Due to all of this, patients can be assured they are receiving the lowest possible exposure while maintaining the highest quality X-ray imaging.

Who We Work With

Our radiologists use the ACR’s Appropriateness Criteria to determine that the most appropriate imaging examinations have been prescribed. Appropriate usage of examinations that do not require radiation (e.g. MRI or ultrasound examinations) prevents unnecessary patient radiation exposure.

  • Our radiologists are actively involved in the ACR and the American Board of Radiology (ABR) so that we can monitor new trends for reducing radiation exposure and implement new standards and guidelines quickly when needed.

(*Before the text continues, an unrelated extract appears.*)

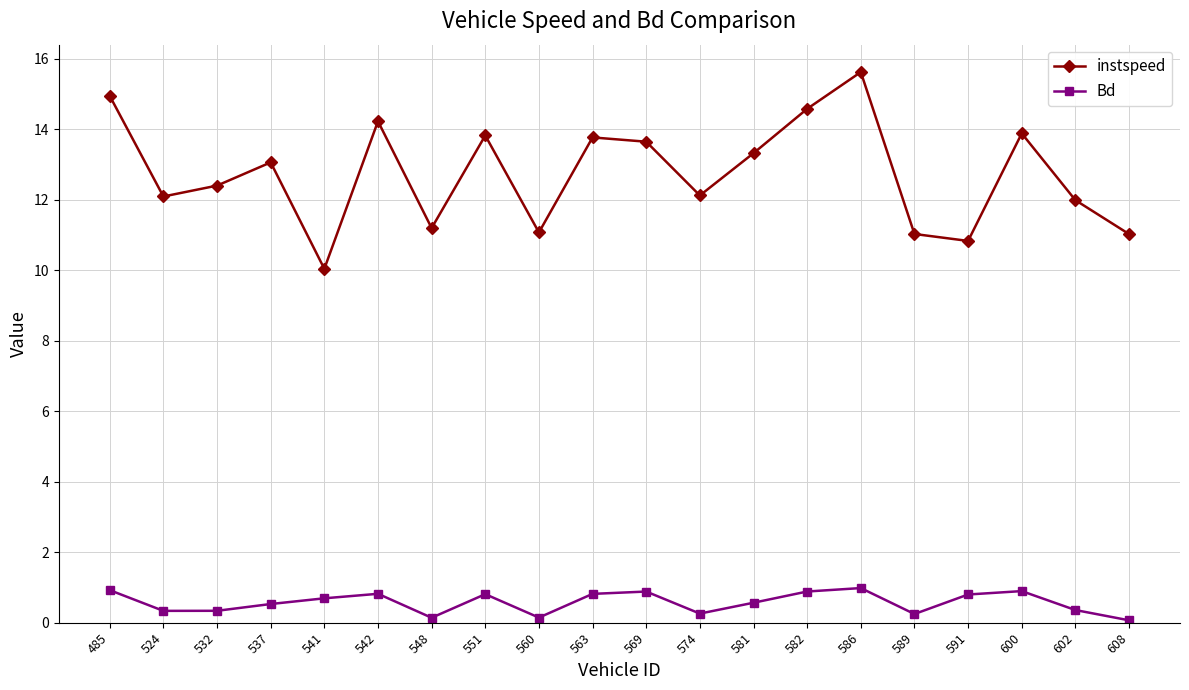

What is the maximum value shown in the chart?

15.6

Radiology Ltd. is a member of national medical radiation safety campaigns that are working to lower the amount of radiation used in medically necessary imaging studies and eliminating unnecessary procedures.

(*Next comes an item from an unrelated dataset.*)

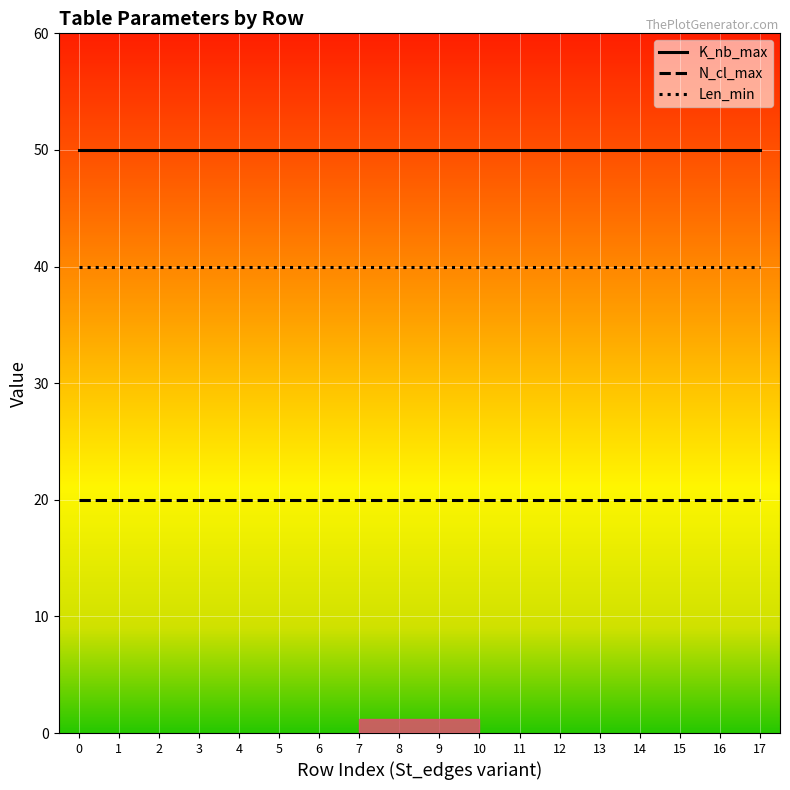

Reading right to left, list all the values displayed in this chart.

K_nb_max: 50	50	50	50	50	50	50	50	50	50	50	50	50	50	50	50	50	50
N_cl_max: 20	20	20	20	20	20	20	20	20	20	20	20	20	20	20	20	20	20
Len_min: 40	40	40	40	40	40	40	40	40	40	40	40	40	40	40	40	40	40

  • Our radiologists participate in the The Alliance for Radiation Safety in Pediatric Imaging’s “Image Gently”campaign, an initiative to increase awareness of the opportunities to lower radiation doses in the imaging of children.

Radiology Ltd. also participates in “Image Wisely”, an initiative formed by The Joint Task Force on Adult Radiation Protection. Its purpose is to promote radiation safety in adult medical imaging information

Precautions Radiology Ltd. Takes to Avoid Unnecessary Exposure

Radiology Ltd. participates in rigorous quality assurance and patient safety programs, and takes several steps to ensure that our patients receive only the lowest amounts of radiation necessary to obtain high quality diagnostic imaging examinations. These steps include:

  • All of our radiologists are certified by the ABR and have extensive training in techniques that minimize patient radiation exposure.
  • Educational seminars are provided for our technologists including an annual Radiation Safety Program for all clinical and non-clinical staff.
  • Regular site evaluations are conducted and a Safety Committee consisting of radiologists, technologists and site supervisors meets on a quarterly basis.
  • Regular peer-reviews are held to evaluate past imaging cases to see how we can improve.
  • We have been accredited by the ACR since 1995 for adult imaging and 2007 for pediatric imaging, when ACR accreditation became mandatory.
  • Because the advanced imaging equipment at all of our facilities is accredited by the ACR, it means the equipment is regularly inspected and calibrated by medical imaging physicists to ensure that patient radiation exposure is appropriately limited.
  • Our medical imaging technologists are licensed and trained to monitor patient radiation exposure on equipment.
  • The radiation exposure for each CT examination is adjusted based on the size of the individual patient. This allows us to minimize radiation exposure doses for children undergoing examinations.